Doxazosin Attenuates Liver Fibrosis by Inhibiting Autophagy in Hepatic Stellate Cells via Activation of the PI3K/Akt/mTOR Signaling Pathway

Abstract

Purpose

To investigate the effect of doxazosin on autophagy and the activation of hepatic stellate cells (HSCs) in vivo and in vitro and determine the underlying mechanism.

Methods

In vivo, a mouse liver fibrosis model was induced by the intraperitoneal injection of carbon tetrachloride (CCl₄). Doxazosin was administered at doses of 2.5, 5 and 10 mg/(kg*day) by gavage. After 20 weeks, blood and liver tissues were collected for serological and histological analysis, respectively. Blood analysis, hematoxylin and eosin (HE) staining, Masson’s trichrome staining, immunohistochemistry and immunofluorescence staining were used to measure the extent of liver fibrosis in model and control mice. In vitro, the human HSC cell line LX-2 was cultured and treated with different doses of doxazosin for the indicated times. The effects of doxazosin on LX-2 cell proliferation and migration were examined by Cell Counting Kit-8 (CCK-8) and Transwell assays, respectively.
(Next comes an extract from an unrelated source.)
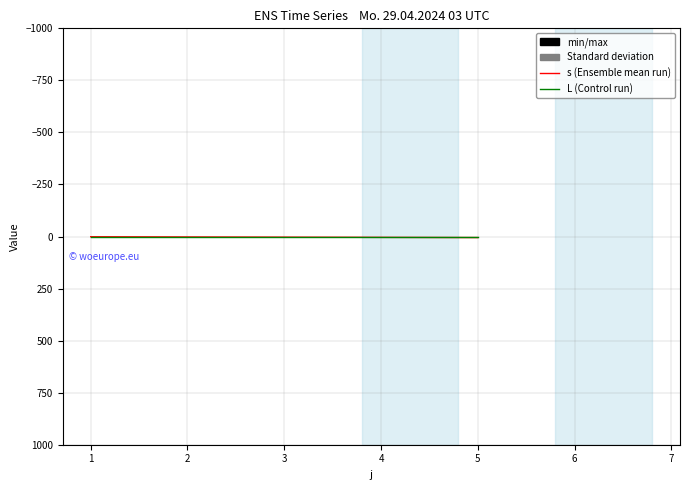

How many lines are shown in the chart?

2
The number of autophagosomes in LX-2 cells was observed by transmission electron microscopy (TEM). Infection with green fluorescent protein (GFP)-LC3B adenovirus, GFP-red fluorescent protein (RFP)-LC3B adenovirus and mCherry-EGFP-LC3 adeno-associated virus was performed to examine changes in autophagic flux in vitro and in vivo. Cell apoptosis was measured by flow cytometry in vitro and by TUNEL assays both in vitro and in vivo. Immunoblotting was performed to evaluate the expression levels of proteins related to fibrosis, autophagy, apoptosis, and phosphatidylinositol 3-kinase (PI3K)/protein kinase B (Akt)/mammalian target of rapamycin (mTOR).

Results

Doxazosin inhibited HSC proliferation and migration. HSC activation was attenuated by doxazosin in a concentration-dependent manner in vivo and in vitro. Doxazosin also blocked autophagic flux and induced apoptosis in HSCs. In addition, the PI3K/Akt/mTOR pathway was activated by doxazosin and regulated fibrosis, autophagy and apoptosis in HSCs.

Conclusion

The study confirmed that doxazosin could inhibit autophagy by activating the PI3K/Akt/mTOR signaling pathway and attenuate liver fibrosis.

Keywords:

• doxazosin
• liver fibrosis
• autophagy
• apoptosis
• mTOR

Acknowledgments

This research was supported by grants from the National Nature Foundation of China (81770606 and 81970533).

Statement of Ethics

This study was carried out in strict accordance with the National Institute of Health Guidelines for the Care and Use of Laboratory Animals. The protocol was approved by the Animal Care and Utilization Committee of Shandong Provincial Hospital affiliated with Shandong University (NSFC: no. 2019-251).

Disclosure

The authors have no conflicts of interest to declare in relation to this study.